Sie wissen alle, es wurde gegen den BPlan 100 – Göhlen geklagt. Das OVG muss nun entscheiden. Das kann dauern. Aber warum musste es überhaupt soweit kommen? Dass gegen BPläne ein Normenkontrollverfahren angestrebt wird, kann durchaus vorkommen, auch wenn dies in Rastede meines Wissens noch nie geschehen ist. Das OVG hat Zweifel an der Rechtmäßigkeit der Verkehrsprognose. Es sieht noch vermeintliche Probleme mit der damaligen Abwägung des Rasteder Gemeinderates bezüglich der möglichen Verkehre. Und genau dies ist es, warum wir, die SPD-Fraktion, im Rat am 12.12.2017 gegen den BPlan gestimmt haben. Wir haben in dem Aufstellungsverfahren mehrfach gefordert, den Verkehr auch über den Hasenbült zu leiten und ggfs. ein Planfeststellungsverfahren einzuleiten. Auch schlugen wir vor, ansonsten das gesamte Plangebiet zu verkleinern. Meine Redebeiträge in der damaligen Bauausschusssitzung  am 05.12.2017 und der folgenden Ratssitzung am 12.12.2017 kann ich Ihnen gerne noch zur Verfügung stellen. Die Kurzfassung ist übrigens in den damaligen Niederschriften enthalten. Sie aber, meine Damen und Herren der CDU/Grünen-Gruppe, haben diese Forderungen mehrheitlich abgelehnt. Das war eindeutig falsch. Das zeigen jetzt auch die Ausführungen des OVG. Sich jetzt aber hinzustellen und  in der letzten Finanzausschusssitzung zu beklagen, dass keine Einnahmen zu verzeichnen sind, ist schon peinlich oder eher noch dreist oder scheinheilig.
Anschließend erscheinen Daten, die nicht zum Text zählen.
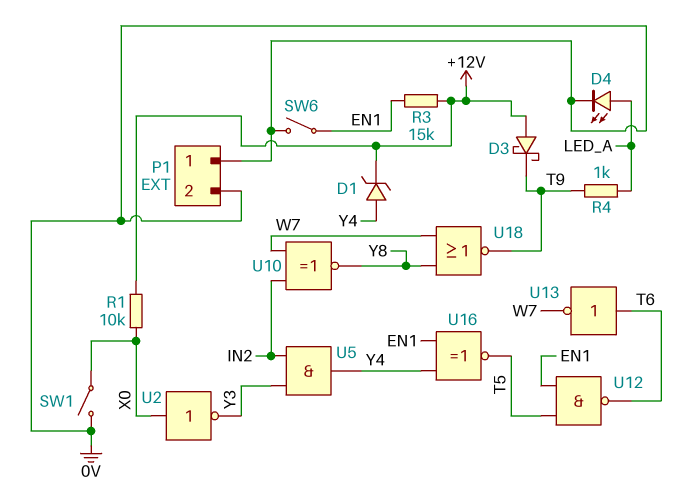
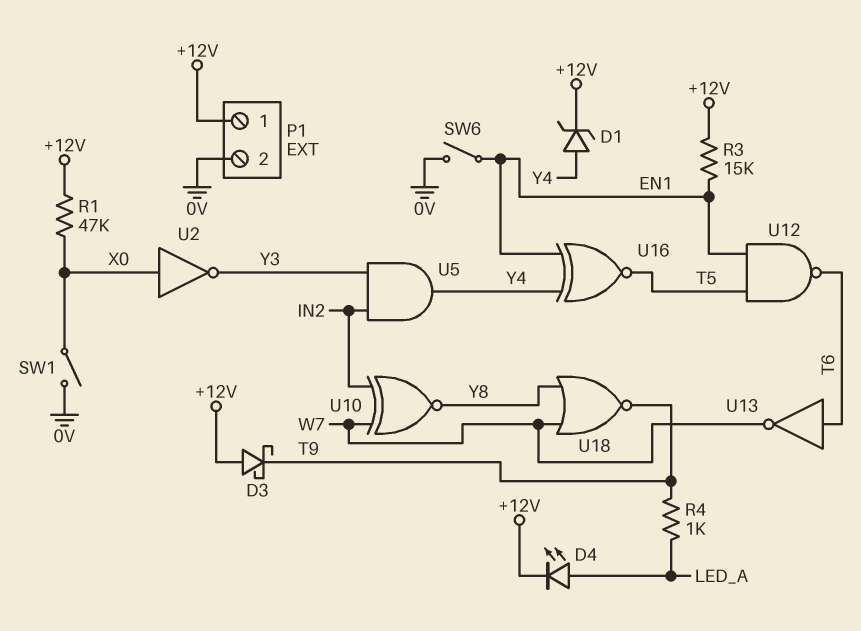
D4: LED (A LED_A, K 0V) -> LED (A LED_A, K +12V)
P1 pin 1: 0V -> +12V
R1: 10k (+12V, X0) -> 47k (+12V, X0)

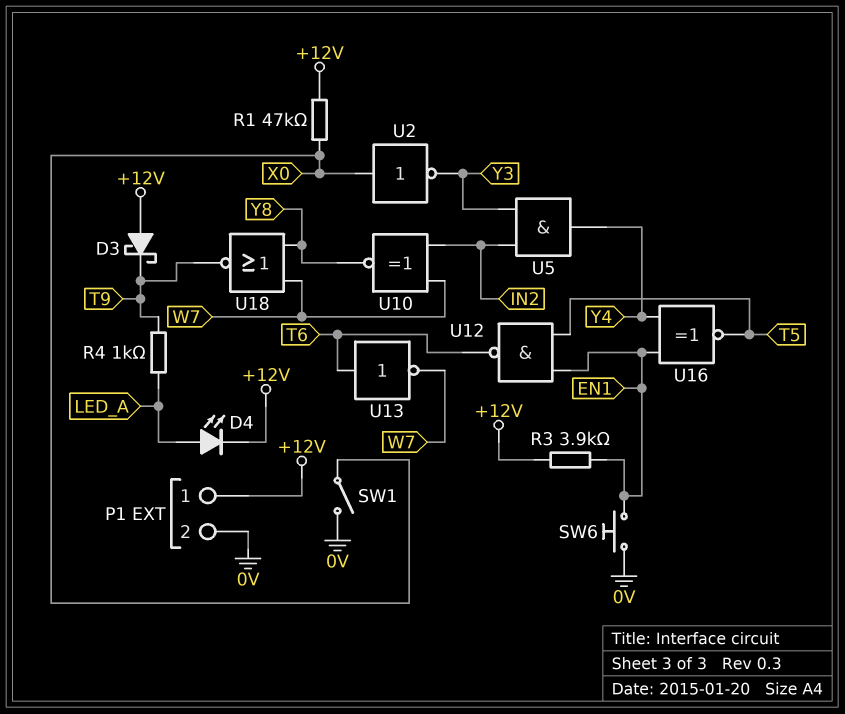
D1: zener (A Y4, K +12V) -> none
R3: 15k (+12V, EN1) -> 3.9k (+12V, EN1)
SW6: switch (0V, EN1) -> button (0V, EN1)

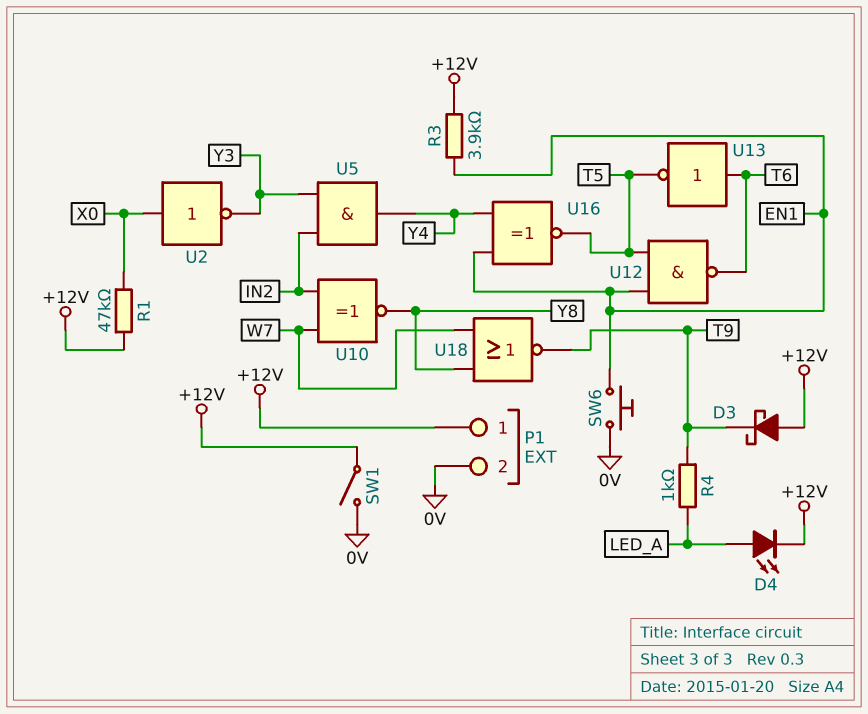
SW1: switch (0V, X0) -> switch (+12V, 0V)
U13: NOT (in T6, out W7) -> NOT (in T6, out T5)

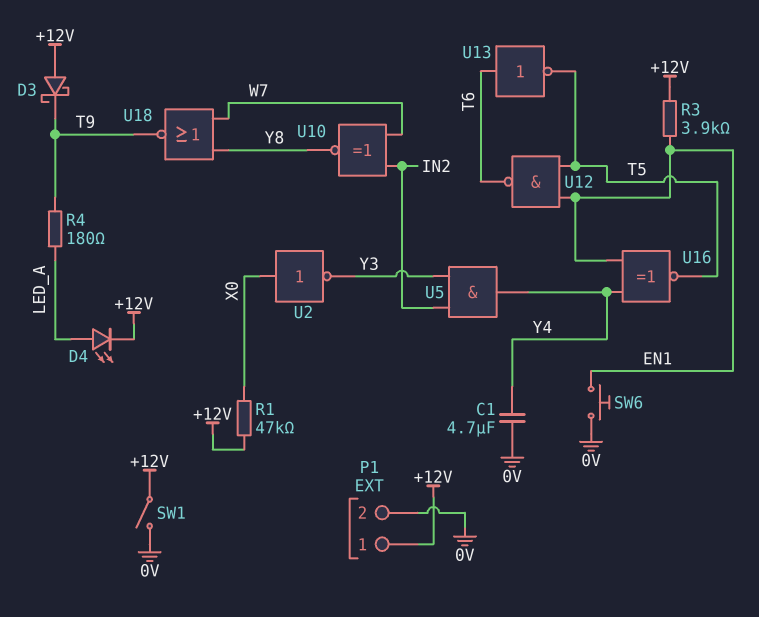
C1: none -> 4.7uF (0V, Y4)
R4: 1k (LED_A, T9) -> 180 (LED_A, T9)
Ich möchte insoweit auch unseren Bürgermeister verteidigen. Er war seinerzeit noch im Rat. Er hatte aus den obengenannten Gründen ebenfalls gegen den BPlan gestimmt. Jetzt muss er natürlich die verfahrene Situation, die Sie uns eingebrockt haben, gerade ziehen, wenn es denn überhaupt machbar ist. Das werden wir irgendwann ja vom OVG erfahren. Und wenn in der NWZ steht, die Verwaltung macht in dieser Sache keine gute Figur, dann beruht das auf Ihrer Entscheidung, die, das müssen Sie doch zugeben, suboptimal war. Vielleicht entschuldigen Sie sich mal bei den Bürgerinnen und Bürgern unserer Gemeinde hierfür und bei denen, die gerne bauen möchten und nicht können. Aber die Bebauung, meine lieben Kolleginnen und Kollegen der CDU/Grünen-Gruppe wollen sie ja sowieso drosseln. Das haben Sie geschafft. Glückwunsch.
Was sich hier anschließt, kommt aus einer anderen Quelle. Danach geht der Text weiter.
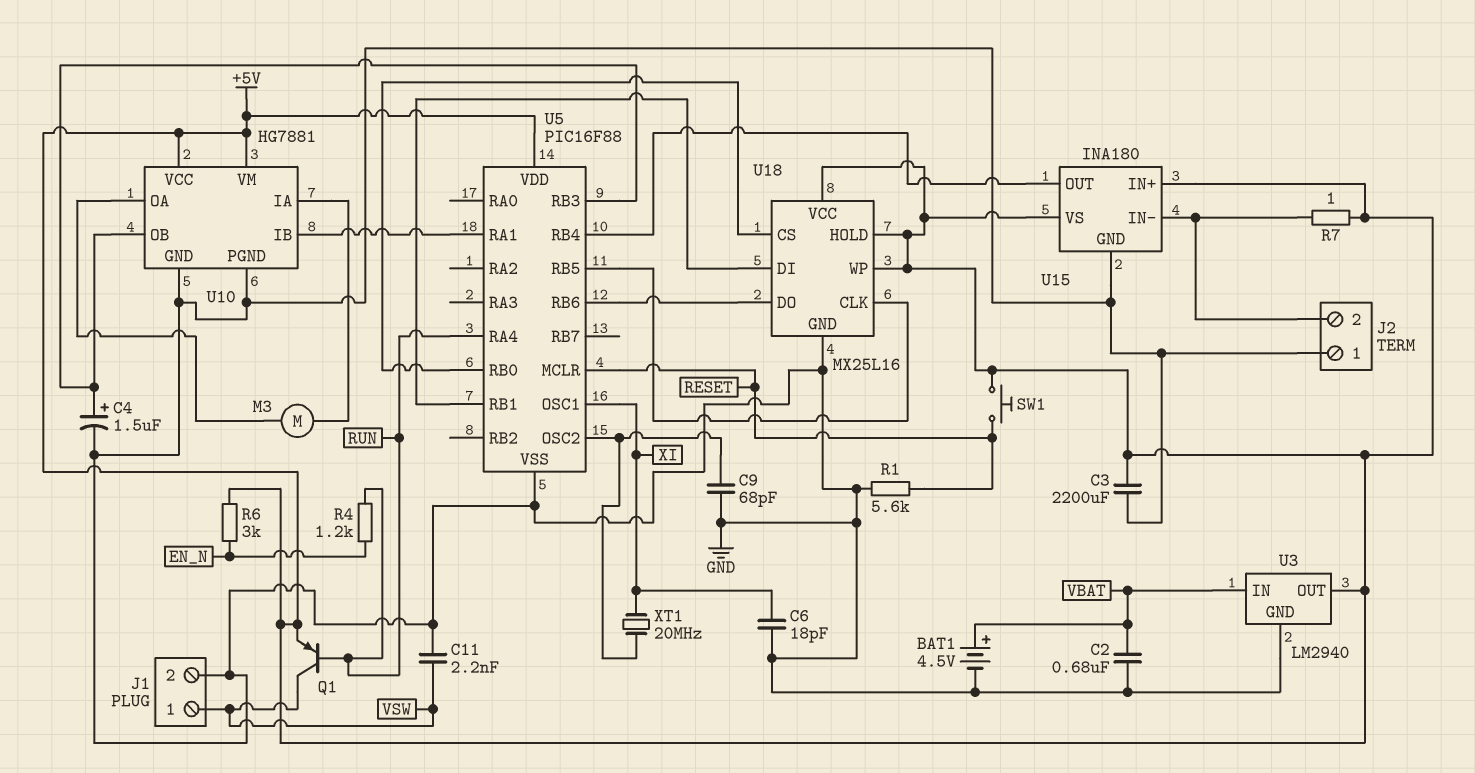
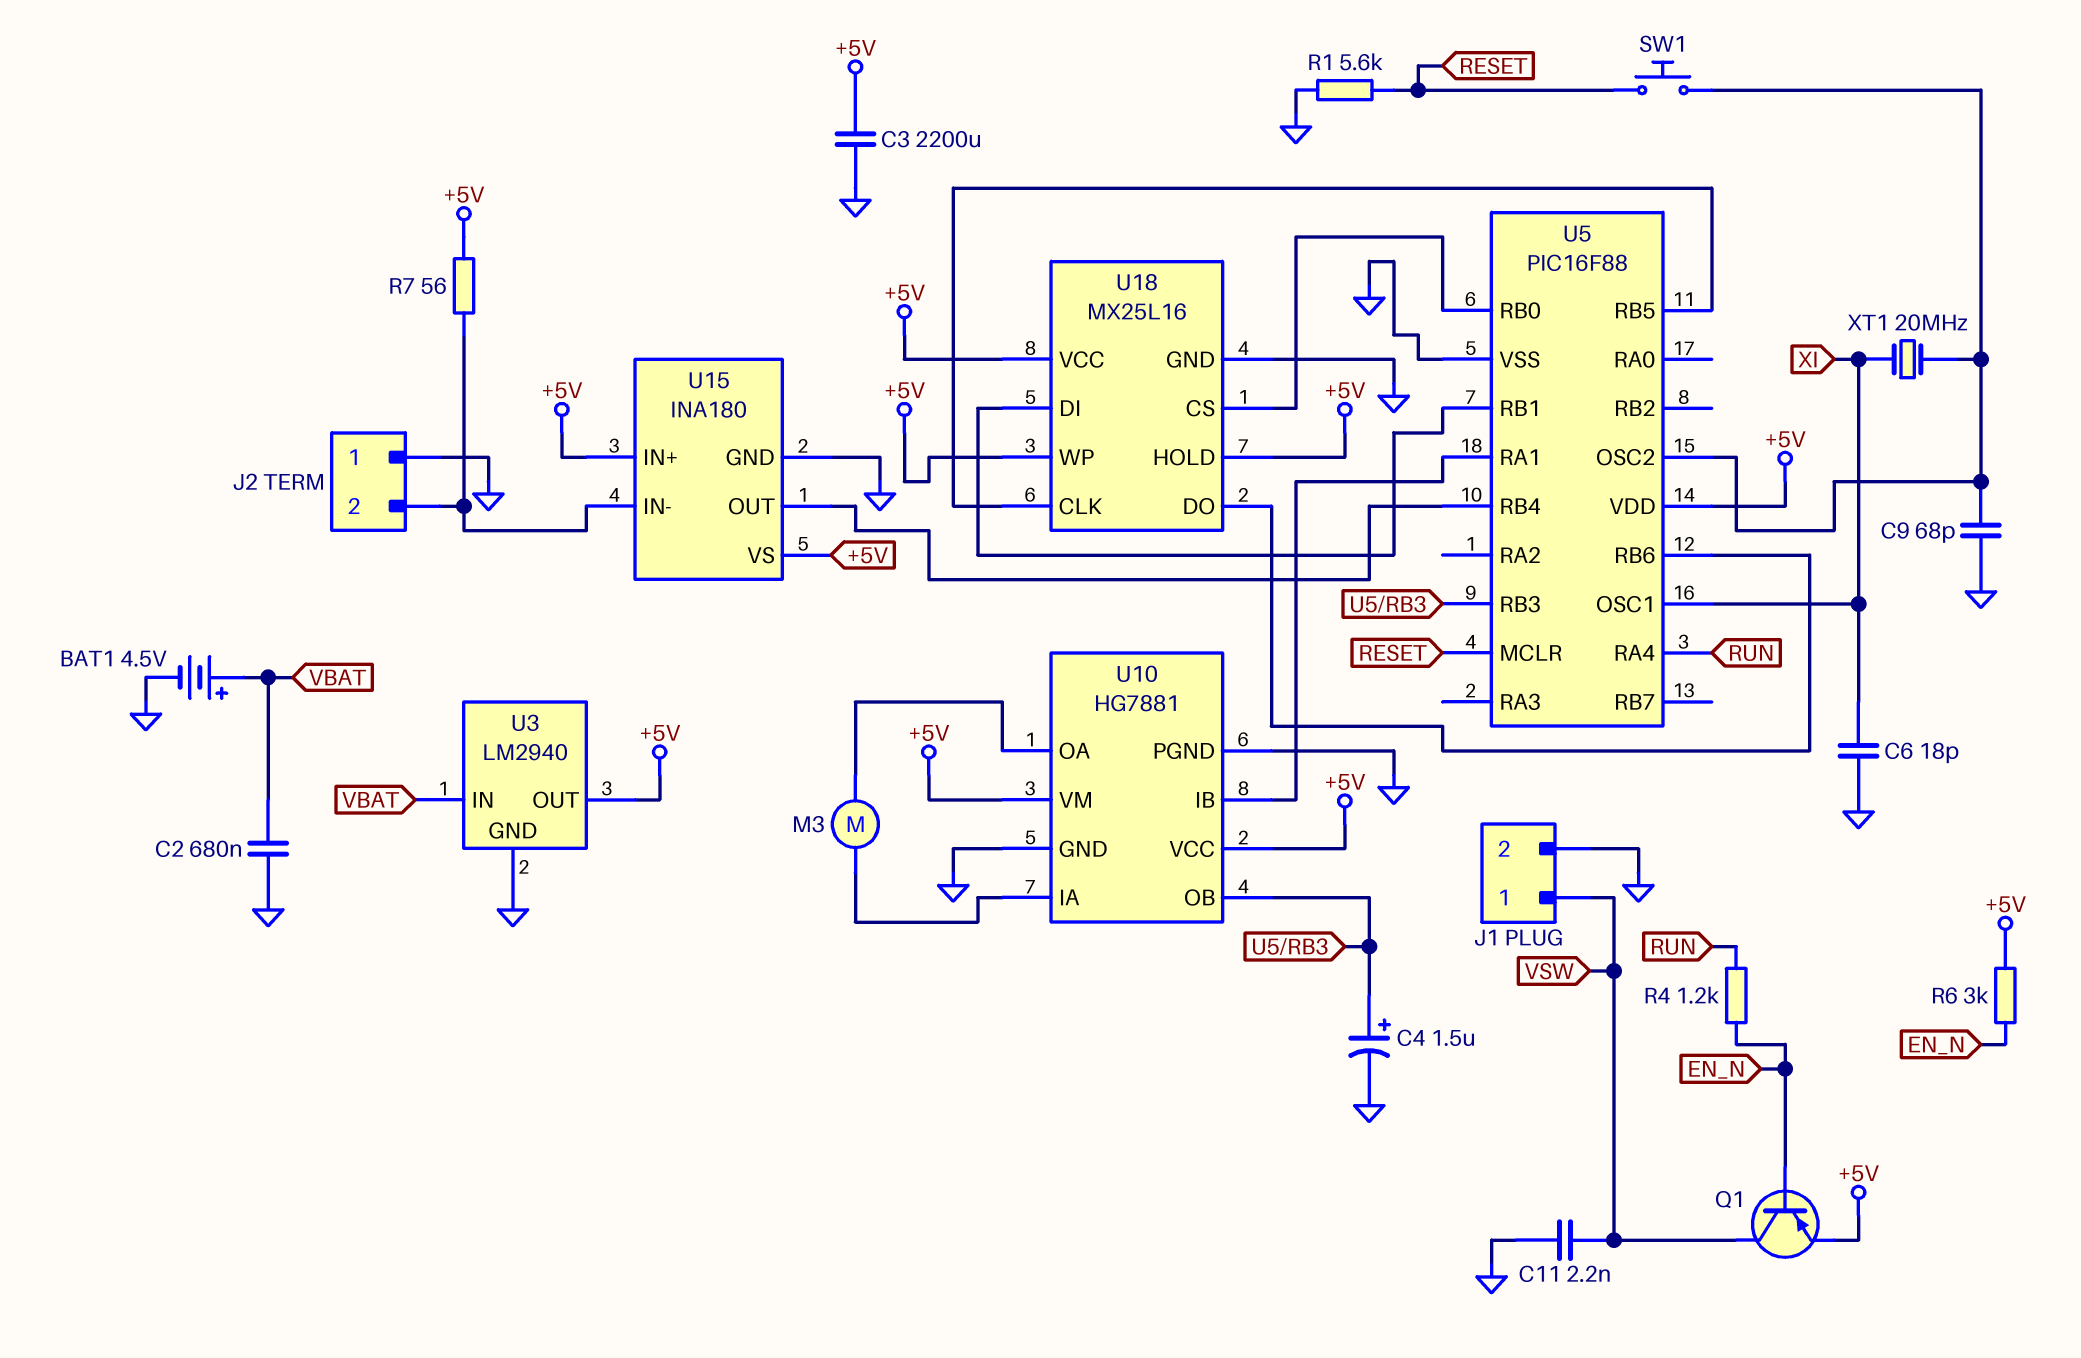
Q1: PNP (B RUN, C VSW, E +5V) -> PNP (B EN_N, C VSW, E +5V)
R7: 1 (+5V, J2/2) -> 56 (+5V, J2/2)
SW1: button (+5V, RESET) -> button (RESET, U5/OSC2)

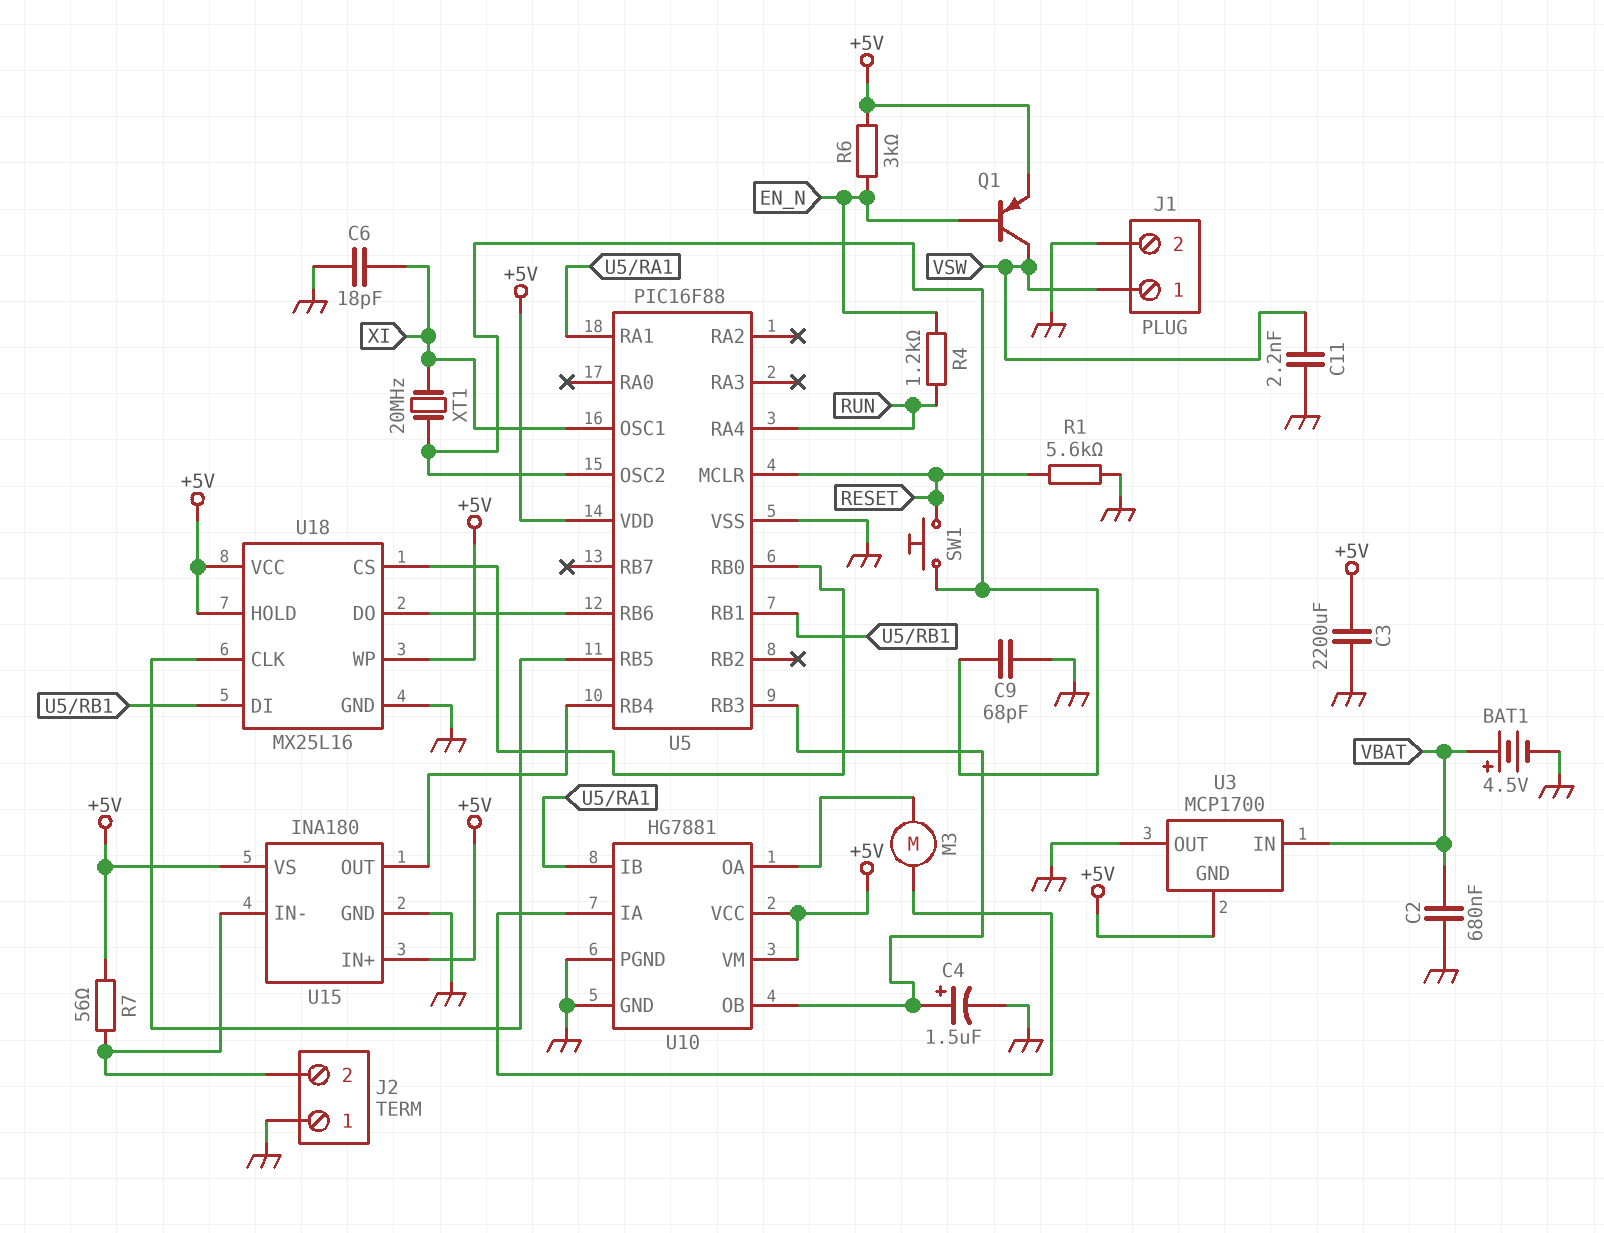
U3: LM2940 -> MCP1700
U3 pin GND: GND -> +5V
U3 pin OUT: +5V -> GND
Und was Sie dadurch noch hinbekommen haben: in Rastede sind die Immobilienpreise exorbitant gestiegen. Wenn wir als Gemeinde kaum noch Grundstücksverkäufe hinbekommen, dann reagiert der Markt. Knappes Angebot gleich hohe Preise. Das ist die einfache Formel. Wir kennen Rastederinnen und Rasteder, die sich hier nicht einmal mehr eine Mietwohnung leisten können. Oder auch die, die gerne kaufen oder bauen möchten, sich das aber nicht mehr leisten können. Wollen wir diese Menschen alle verlieren und langsam überaltern? Hier müssen wir dringend dran arbeiten. Bezahlbarer Wohnraum ist ein Grundrecht. Boden ist keine beliebige Ware. Hier muss das Gemeinwohl im Fokus stehen und nicht der Markt. Das ist ein Gebot der Gerechtigkeit. Dies sollten wir auch bei dem Baugebiet Feldstraße in Wahnbek berücksichtigen. Die Gemeinde ist für die Daseinsvorsorge zuständig. Sie ist keine gewinnorientierte Einrichtung.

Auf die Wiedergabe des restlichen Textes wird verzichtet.